Cet additif se retrouve cependant dans des produits vendus dans l'Hexagone, comme des nouilles chinoises lyophilisées, des biscuits apéritifs ou du beurre de cacahuète, indique Open Food Fact.

L'autorité de sécurité alimentaire européenne (Efsa) a autorisé son utilisation en imposant une dose maximale (200mg/kg de graisse ou d'huile). L'UFC-Que Choisir le classe également comme "peu recommandable".  "Il semble que la dose journalière admissible (DJA) puisse être dépassée pour les enfants aux niveaux maximaux d'usages autorisés pour cet additif. Diverses études de toxicité évoquent des effets néfastes sur des animaux de laboratoire à des doses variables : toxicité par inhalation, par injection ou par ingestion, précurseur de tumeurs ou atteinte de l'intégrité du matériel génétique. Des chercheurs de l'université du Michigan étudient par ailleurs depuis quelques années le lien potentiel entre le développement des allergies alimentaires et l'usage de BHQT, employé de façon généralisée aux USA. Le BHQT favoriserait en effet la réponse allergique."

Une étude américaine, publiée en avril dernier, révèle que l'E319 pourrait nous rendre plus vulnérables au virus de la grippe en affaiblissant notre système immunitaire.

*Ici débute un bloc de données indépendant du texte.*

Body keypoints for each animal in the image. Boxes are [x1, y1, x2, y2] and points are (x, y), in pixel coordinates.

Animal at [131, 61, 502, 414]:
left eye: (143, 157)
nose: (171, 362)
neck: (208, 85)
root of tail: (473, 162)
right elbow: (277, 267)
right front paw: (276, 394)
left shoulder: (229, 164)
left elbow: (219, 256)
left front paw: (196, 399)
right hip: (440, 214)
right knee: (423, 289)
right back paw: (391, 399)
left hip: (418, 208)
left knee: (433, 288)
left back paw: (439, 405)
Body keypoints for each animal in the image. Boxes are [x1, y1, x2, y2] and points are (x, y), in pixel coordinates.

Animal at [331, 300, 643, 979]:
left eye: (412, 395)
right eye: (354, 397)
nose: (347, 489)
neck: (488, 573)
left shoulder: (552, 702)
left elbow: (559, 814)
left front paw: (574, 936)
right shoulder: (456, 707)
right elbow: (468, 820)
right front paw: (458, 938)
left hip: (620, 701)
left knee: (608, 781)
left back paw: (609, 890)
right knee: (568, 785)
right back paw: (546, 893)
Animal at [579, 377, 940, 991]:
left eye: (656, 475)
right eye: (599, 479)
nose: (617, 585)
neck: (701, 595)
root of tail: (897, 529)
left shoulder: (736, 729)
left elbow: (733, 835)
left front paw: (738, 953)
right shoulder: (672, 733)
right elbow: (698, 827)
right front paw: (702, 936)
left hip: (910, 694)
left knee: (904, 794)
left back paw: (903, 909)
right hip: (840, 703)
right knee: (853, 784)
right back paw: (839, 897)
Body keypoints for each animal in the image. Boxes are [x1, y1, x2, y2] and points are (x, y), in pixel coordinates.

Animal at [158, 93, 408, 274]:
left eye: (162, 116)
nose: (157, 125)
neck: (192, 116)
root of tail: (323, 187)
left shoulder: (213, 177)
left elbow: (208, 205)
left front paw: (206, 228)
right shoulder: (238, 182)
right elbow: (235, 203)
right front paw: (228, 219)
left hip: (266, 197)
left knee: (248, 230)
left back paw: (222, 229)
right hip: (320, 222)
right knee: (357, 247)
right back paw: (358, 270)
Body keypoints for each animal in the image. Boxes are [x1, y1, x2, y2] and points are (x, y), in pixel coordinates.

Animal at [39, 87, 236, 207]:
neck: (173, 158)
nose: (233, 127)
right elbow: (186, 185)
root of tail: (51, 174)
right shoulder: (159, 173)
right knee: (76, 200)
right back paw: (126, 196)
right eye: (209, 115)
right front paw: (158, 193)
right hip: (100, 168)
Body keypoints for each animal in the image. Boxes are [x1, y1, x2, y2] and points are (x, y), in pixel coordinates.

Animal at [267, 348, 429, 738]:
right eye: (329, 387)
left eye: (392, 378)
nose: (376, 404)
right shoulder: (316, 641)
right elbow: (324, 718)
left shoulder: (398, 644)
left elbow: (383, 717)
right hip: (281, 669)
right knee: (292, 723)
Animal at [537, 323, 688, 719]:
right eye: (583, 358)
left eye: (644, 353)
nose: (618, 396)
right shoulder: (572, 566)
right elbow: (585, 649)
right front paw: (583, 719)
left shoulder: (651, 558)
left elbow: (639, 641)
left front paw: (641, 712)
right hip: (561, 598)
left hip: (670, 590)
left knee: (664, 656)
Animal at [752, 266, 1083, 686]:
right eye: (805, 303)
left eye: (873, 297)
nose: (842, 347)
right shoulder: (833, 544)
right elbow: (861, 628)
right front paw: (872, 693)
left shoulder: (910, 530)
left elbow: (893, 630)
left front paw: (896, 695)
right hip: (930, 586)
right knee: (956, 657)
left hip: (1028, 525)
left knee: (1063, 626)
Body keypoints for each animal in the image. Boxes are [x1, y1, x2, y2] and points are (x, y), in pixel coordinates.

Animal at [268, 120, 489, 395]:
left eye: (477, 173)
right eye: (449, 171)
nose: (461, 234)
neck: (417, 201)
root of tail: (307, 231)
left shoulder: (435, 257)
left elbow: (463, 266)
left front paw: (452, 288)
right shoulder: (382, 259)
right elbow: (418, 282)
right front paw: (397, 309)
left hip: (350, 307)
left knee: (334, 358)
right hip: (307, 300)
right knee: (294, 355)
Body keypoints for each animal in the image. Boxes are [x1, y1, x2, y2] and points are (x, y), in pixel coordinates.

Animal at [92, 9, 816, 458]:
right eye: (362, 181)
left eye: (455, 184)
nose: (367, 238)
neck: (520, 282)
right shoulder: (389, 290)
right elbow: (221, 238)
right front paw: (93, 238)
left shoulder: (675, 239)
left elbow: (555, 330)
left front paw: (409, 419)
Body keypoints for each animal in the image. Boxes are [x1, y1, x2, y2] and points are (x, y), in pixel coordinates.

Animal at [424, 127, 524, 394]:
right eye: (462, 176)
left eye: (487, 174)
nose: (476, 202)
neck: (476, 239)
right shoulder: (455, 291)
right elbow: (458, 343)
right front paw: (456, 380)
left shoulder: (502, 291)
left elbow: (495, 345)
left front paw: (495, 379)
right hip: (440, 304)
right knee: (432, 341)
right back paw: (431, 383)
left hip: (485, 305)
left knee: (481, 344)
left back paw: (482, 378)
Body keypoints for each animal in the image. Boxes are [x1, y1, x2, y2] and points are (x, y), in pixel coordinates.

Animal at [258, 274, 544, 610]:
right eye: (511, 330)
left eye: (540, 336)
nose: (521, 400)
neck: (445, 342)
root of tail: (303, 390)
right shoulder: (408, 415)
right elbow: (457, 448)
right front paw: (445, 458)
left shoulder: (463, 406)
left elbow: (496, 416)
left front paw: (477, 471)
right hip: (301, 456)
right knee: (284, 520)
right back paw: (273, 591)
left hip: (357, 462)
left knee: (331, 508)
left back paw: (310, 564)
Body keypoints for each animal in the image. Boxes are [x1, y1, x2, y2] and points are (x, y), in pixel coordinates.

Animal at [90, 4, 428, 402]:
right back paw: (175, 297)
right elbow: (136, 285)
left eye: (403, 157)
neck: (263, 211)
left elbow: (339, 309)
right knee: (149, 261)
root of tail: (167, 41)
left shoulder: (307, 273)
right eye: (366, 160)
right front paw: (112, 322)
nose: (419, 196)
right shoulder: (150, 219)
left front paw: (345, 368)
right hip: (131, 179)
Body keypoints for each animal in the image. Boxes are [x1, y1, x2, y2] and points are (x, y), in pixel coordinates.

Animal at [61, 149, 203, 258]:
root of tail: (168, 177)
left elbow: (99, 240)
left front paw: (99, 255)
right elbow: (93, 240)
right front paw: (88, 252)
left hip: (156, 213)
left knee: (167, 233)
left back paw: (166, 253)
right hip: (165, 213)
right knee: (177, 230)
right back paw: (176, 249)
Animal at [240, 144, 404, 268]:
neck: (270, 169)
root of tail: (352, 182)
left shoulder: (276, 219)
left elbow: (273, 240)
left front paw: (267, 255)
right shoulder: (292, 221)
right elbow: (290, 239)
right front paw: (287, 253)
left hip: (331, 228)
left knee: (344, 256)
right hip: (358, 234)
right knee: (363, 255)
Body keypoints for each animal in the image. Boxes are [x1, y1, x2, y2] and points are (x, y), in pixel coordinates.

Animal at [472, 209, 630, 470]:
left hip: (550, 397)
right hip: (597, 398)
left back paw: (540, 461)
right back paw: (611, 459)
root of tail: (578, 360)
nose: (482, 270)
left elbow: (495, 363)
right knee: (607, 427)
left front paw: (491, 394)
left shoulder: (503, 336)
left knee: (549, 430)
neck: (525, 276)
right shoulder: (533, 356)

En conclusion, en France, comme aux Etats-Unis, McDonald's n'utilise pas à proprement parler du silicone et du pétrole pour fabriquer ses frites, mais utilise des additifs alimentaires, autorisés par les autorités sanitaires et que l'on retrouve dans de nombreux produits industriels en vente dans l'Hexagone. Des doses maximales à ne pas dépasser sont imposées.

Manger des frites de l'enseigne n'est donc pas nocif pour la santé, dans des quantités modérées toutefois. Plus que les additifs alimentaires, le danger d'une consommation massive proviendrait en premier lieu des graisses saturées et du sel.